[mvapich-discuss] problem w/MVAPICH in the frames of Gen1
Mikhail Kuzminsky
kus at free.net
Fri Aug 4 09:36:02 EDT 2006
In message from Dhabaleswar Panda <panda at cse.ohio-state.edu> (Thu, 3
Aug 2006 12:32:45 -0400 (EDT)):
>Mikhail - Thanks for your note. Since you are trying MVAPICH with
>IBGD-1.8.0, let me suggest that you
>contact Mellanox people regarding this problem.
>You are also using a very old version of MVAPICH (0.9.5).
There is no difference in the case of using of your last
MVAPICH-0.9.8:
for example, after mpicc -noshlib -o cpi cpi.c :
mpirun_rsh -rsh -np 1 c5ws1.chem.ac.ru ./cpi
[0] Abort: Cannot allocate PD (Invalid Virtual Address) at line 745 in
file viainit.c
mpirun: executable version 0 does not match our version 3.
done.
The only plus of 0.9.8 in this sense is that it install w/right pathes
in mpif77/mpif90/mpicc etc.
BTW, what means here message about "mismatch" of executable version ?
Yours
Mikhail
> You have
>indicated a reasoning behind this. However, as you know, IB and the
>related stacks are getting updated very frequently. We have just
>released 0.9.8. Thus, it will be better if you start using the latest
>version and the latest stacks.
>
>DK
>
>
>> We worked very well w/MVAPICH-0.9.4 from Gen1 IBGD-1.6.1 Mellanox
>> toolset. Then about 1 year ago we upgraded to IBGD-1.8.0
>> w/MVAPICH-0.9.5 but worked only w/applications using TCP/IP over IB
>> stack, and I didn't verify MPI (the common IBGD installation process
>> said that all is OK) :-(
>>
>> But now I found that MVAPICH-0.9.5 in 1.8.0 don't work for me :-( !

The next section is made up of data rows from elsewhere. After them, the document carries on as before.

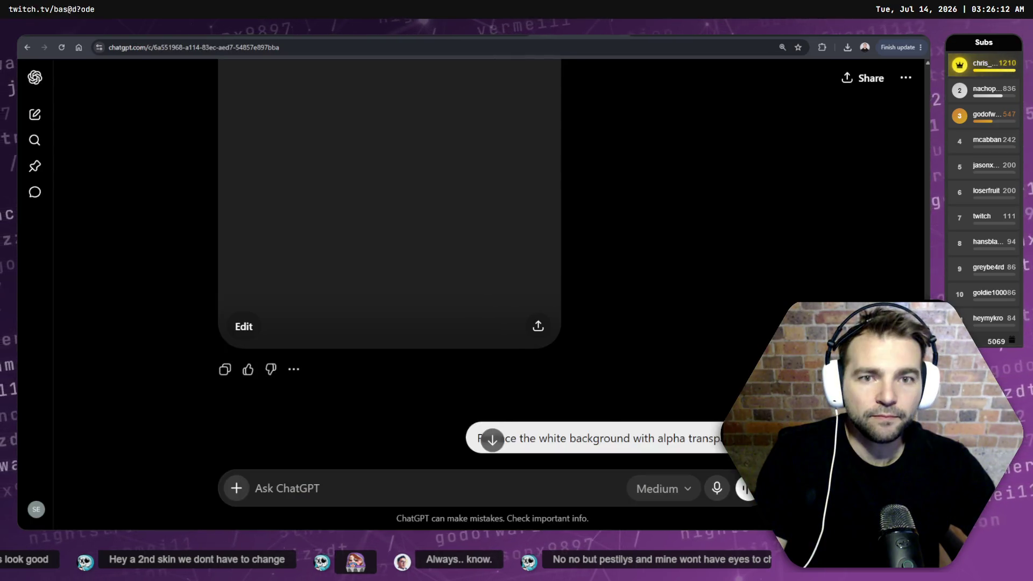
{"action": "scroll", "coordinate": [564, 192], "scroll_direction": "down", "scroll_amount": 5}
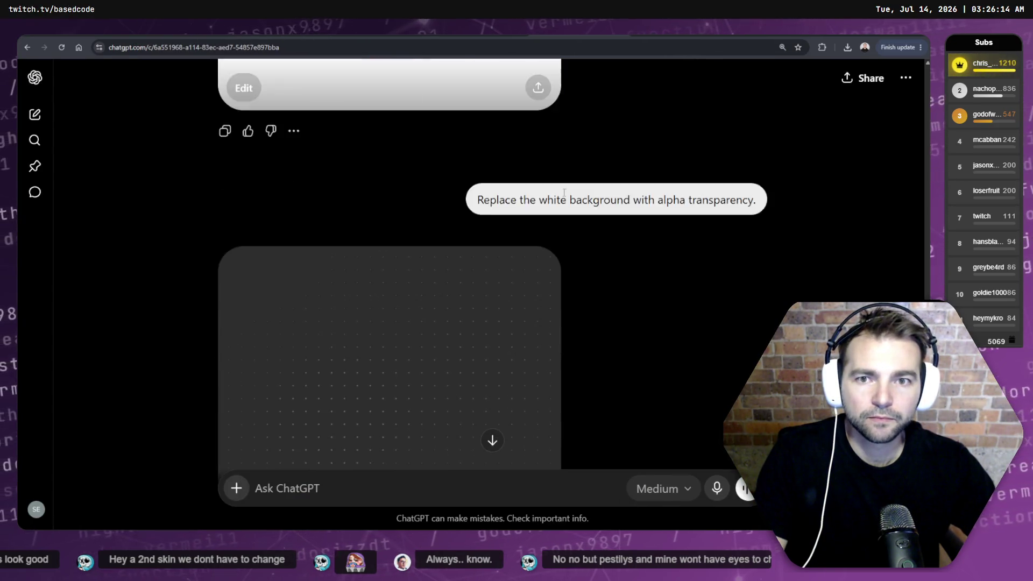
{"action": "scroll", "coordinate": [564, 192], "scroll_direction": "down", "scroll_amount": 10}
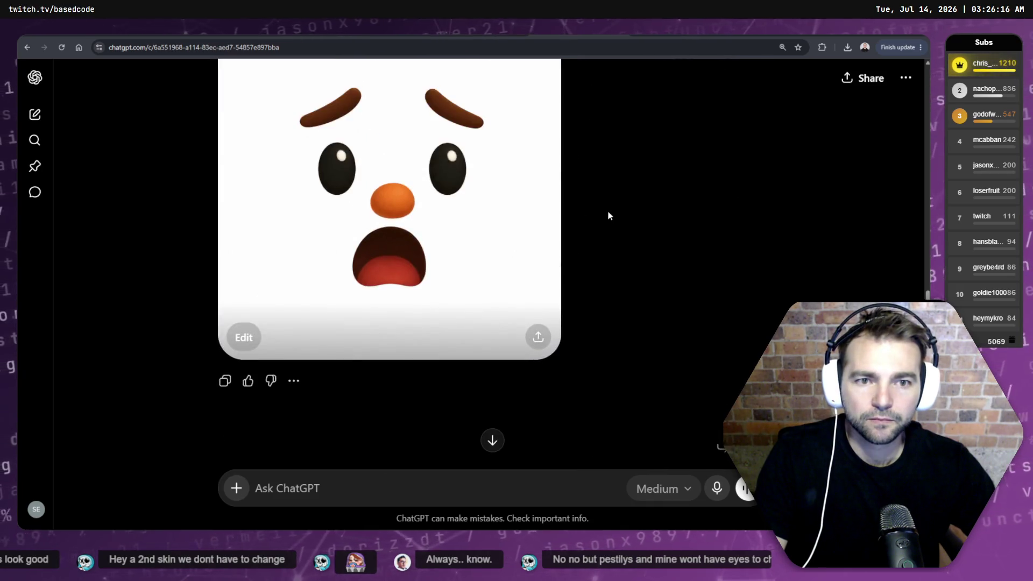
{"action": "scroll", "coordinate": [640, 221], "scroll_direction": "down", "scroll_amount": 10}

>> Any issuing of mpirun_rsh (for any MPI application - from our own
>> program to standard tests) gives the messages like following:
>>
>> /home/local/ibgd/mpi/osu/gcc/mvapich-0.9.5/bin/mpirun_rsh -rsh -np 2
>> -hostfile mf /home/local/ibgd/mpi/osu/gcc/tests/osu-tests/bw 1000 16
>>>
>> testmpi 2>&1
>>
>> [1] Abort: Cannot allocate PD (Invalid Virtual Address) at line 688
>>in
>> file viainit.c
>> [0] Abort: Cannot allocate PD (Invalid Virtual Address)mpirun:
>> executable version 1 does not match our version 3.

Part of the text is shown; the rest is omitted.